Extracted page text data
-- Opening Marker --

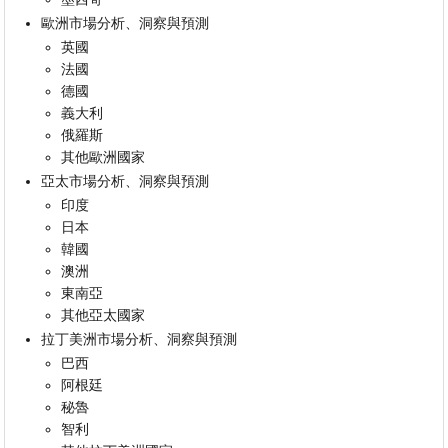
歐洲市場分析、洞察與預測
英國
法國
德國
義大利
俄羅斯
其他歐洲國家
亞太市場分析、洞察與預測
印度
日本
韓國
澳洲
東南亞
其他亞太國家
拉丁美洲市場分析、洞察與預測
巴西
阿根廷
秘魯
智利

-- Closing Marker --

Task details –
Reproduce each line of the records in which the word "洞察與預測" appears.

Task solution –
歐洲市場分析、洞察與預測
亞太市場分析、洞察與預測
拉丁美洲市場分析、洞察與預測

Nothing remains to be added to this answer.